Overall now we have published 77 technical notices which form part of the sensible, proportionate, measures that we are taking to prepare the country for every eventuality.
Mr Speaker our most recent batch of technical notices were published on the 24th of September they are set out in a written Ministerial statement today.
There are 24 and they range from aviation, and the advice for airlines on the impact of ‘no deal’ and the actions for them to consider to maintain services on the day we leave the EU, through to car insurance, and the arrangements to ensure Green Cards will be available free of charge from insurance companies to enable UK drivers to continue to drive on the continent.
The publication of the technical notices enables further engagement as part of our No Deal planning.
So for example, our earlier technical notice on VAT set out the VAT changes that companies will need to prepare for when importing or exporting goods from the EU, when supplying services to the EU, or interacting with EU VAT IT systems.
That one was welcomed by the British Chamber of Commerce, and we are grateful to them and to all of our stakeholders for their constructive ongoing engagement on that necessary planning.

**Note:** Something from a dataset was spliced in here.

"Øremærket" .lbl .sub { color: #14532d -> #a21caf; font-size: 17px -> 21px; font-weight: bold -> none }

More broadly, I met with the British Chamber of Commerce, the CBI, the IoD, EEF and the Federation of Small Businesses as part of the government’s Business Advisory Group on the 17th of September, to make sure we are explaining our negotiating proposals and No Deal planning, and listening to UK businesses of all sizes, and across all sectors.

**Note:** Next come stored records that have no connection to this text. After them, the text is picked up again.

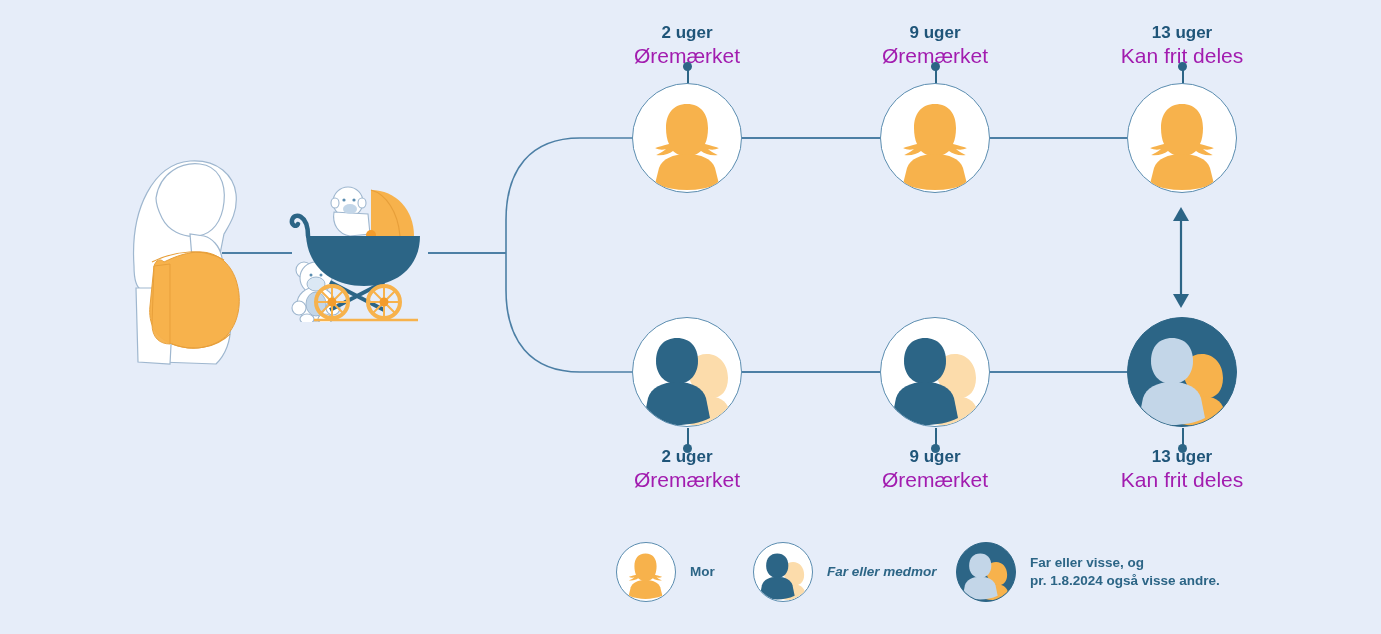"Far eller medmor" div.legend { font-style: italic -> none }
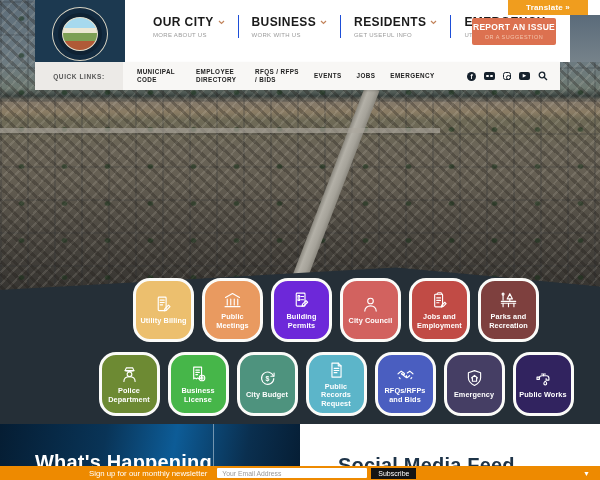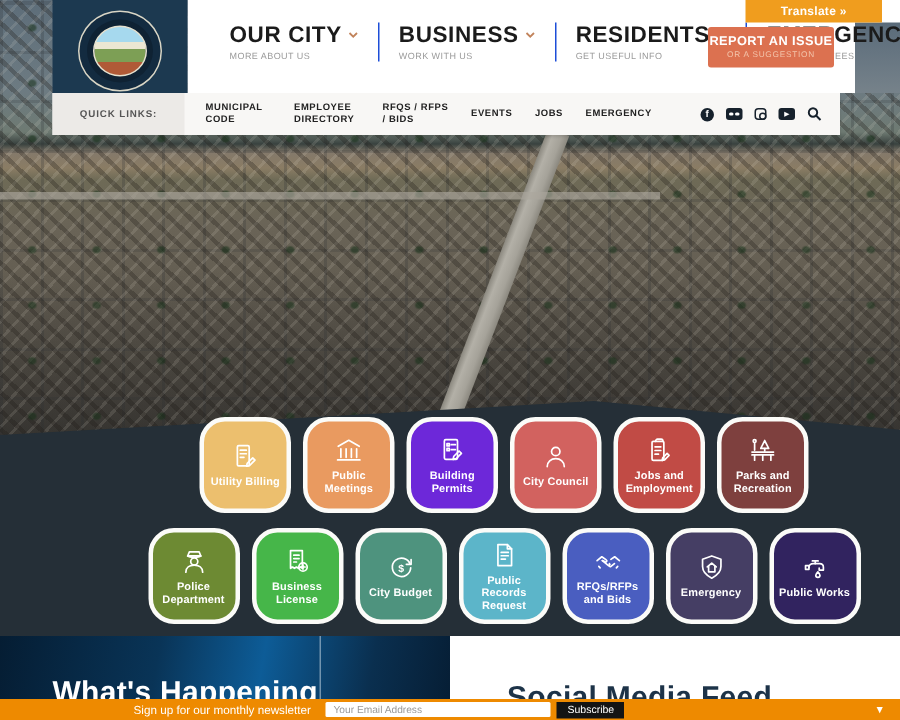"Translate »" .translate-btn { width: 91px -> 80px }
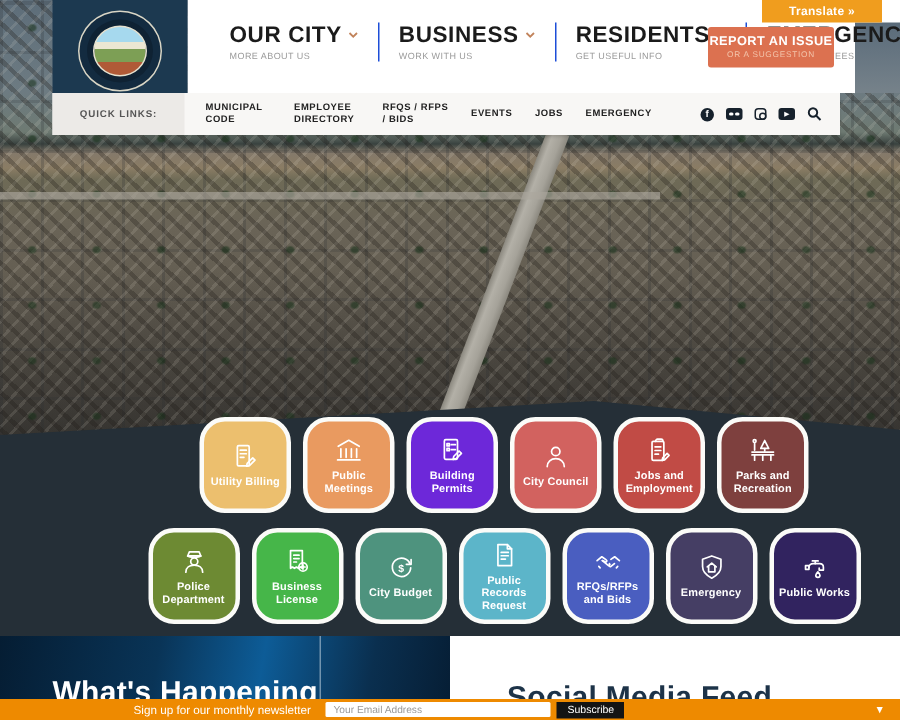"OUR CITY" .nav-top { font-size: 15px -> 12px }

We will keep providing people and businesses with the advice they need as we negotiate our exit from the European Union.
We also keep working with the devolved administrations on all aspects of our planning for exit.
I attended the joint ministerial committee on the 13th September.
It has now met 12 times, and our last meeting was a valuable opportunity to give the devolved administrations a full update on the negotiations, as well as discuss the necessary No Deal planning.
We continue to listen very carefully to all of their views.
Mr Speaker, that is the way, with concerted effort on all fronts, that we have put ourselves in the best possible position to make the best of Brexit.
And I commend this statement to the House.